Despite its niche appeal and chronic commercial non- viability, this sub-sub genre has persisted and even flourished as fans have aged and become ever more ardent music consumers. These days, the branding is so profligate, that one often views claims of avant-prog, Rock-In- Opposition, and Canterbury influences with a jaundiced eye. Belgium's The Wrong Object is, however, very, very much the real deal. After The Exhibition, the band's seventh full-length release, is heady and strong stuff, indeed. Over the group's decade-plus of existence, the two remaining members are drummer Laurent Delchambre and guitarist Michel Delville. Currently a sextet comprising two reed players, keyboards and bass in addition to drums and guitar, The Wrong Object started out as a Frank Zappa tribute band, and subsequently developed strong ties to the UK jazz scene via collaborations with trombonist Annie Whitehead, trumpeter Harry Beckett, and ex-Soft Machine reedman Elton Dean. The band's propensity for working with heavy friends continues on After The Exhibition with Benoit Moerlen, formerly with Gong, playing mallets on six tracks. However, an unheralded guest makes the biggest splash here; vocalist Susan Clynes pours luscious syrupy Northette-inspired gold onto "Glass Cubes."

The majority of the tracks were written by guitarist Michel Delville or keyboardist Antoine Guenet, or both. Their complex, multi-sectioned compositions don't tend to stay in one place too long, yet manage to give the soloists ample space to have their say. "Detox Gruel" starts off the album with measured aggression; its heavy guitar / saxophone leads hearken back to the days when Allan Holdsworth teamed up with Didier Malherbe in Gong. The manic "Spanish Fly" is capped by a madcap clarinet / saxophone duet, while Guenet lights up Delchambre's Moorish-sounding, minor-key "Yantra" with spooky Rhodes solo. "Glass Cubes" takes a completely different turn. Featuring dual vocals by Guenet and Clynes, this is the one track that evokes the Canterbury spirit of groups like National Health and Hatfield and the North most fully. The centerpiece of After The Exhibition is "Jungle Cow," a three-part suite that opens with an extraordinarily cohesive group improvisation which gives way to a hypnotic 5/4 groove.
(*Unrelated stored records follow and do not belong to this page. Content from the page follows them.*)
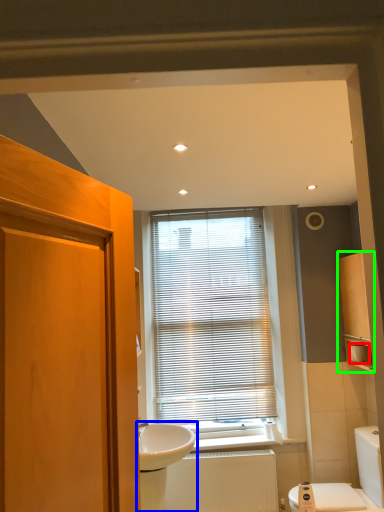
Question: Which object is the closest to the toilet paper (highlighted by a red box)? Choose among these: sink (highlighted by a blue box) or cabinetry (highlighted by a green box).

Choices:
 (A) sink
 (B) cabinetry

Answer: (B)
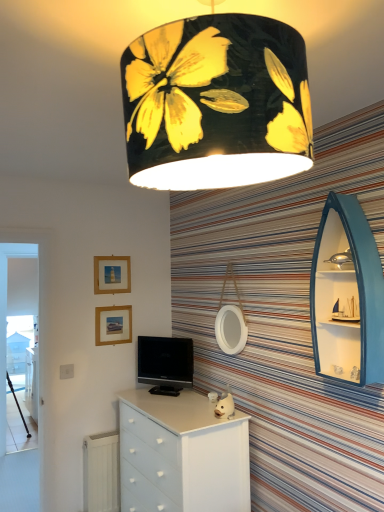
Identify the location of free spot to the left of transparent glass screen door at left. The width and height of the screenshot is (384, 512). (16, 443).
Delville takes an absolutely scorching solo (over an entirely different groove, of course) that breaks down into Pierre Mottet's wild fuzz-wah bass intro to Part 3, which— naturally—mellows out for some inspired saxophone soloing by Marti Melia and Francois Lourtie. "Wrong but Not False" occupies a mellower space, with prominent Rhodes and clarinet and another fine solo from Delville. "Flashlight Into A Black Hole" might be the most hard-rocking piece on the album, with Melia's tenor saxophone riding Delville's wall-of-sound guitar into oblivion. The album closes on a whimsical note with Benoit Moerlen's "Stammtisch." Here, comparisons to Moerlen's former group are no coincidence, though The Wrong Object takes the tune much further "out" than Gong would have.

Though I've dropped a lot of names here, The Wrong Object is a band that's truly come into its own, offering up a solid hour of extraordinary original music. Those who know Delville's work with largely free-improvising groups such as DouBt and Machine Mass Trio will be pleasantly surprised by his playing in a more structured setting.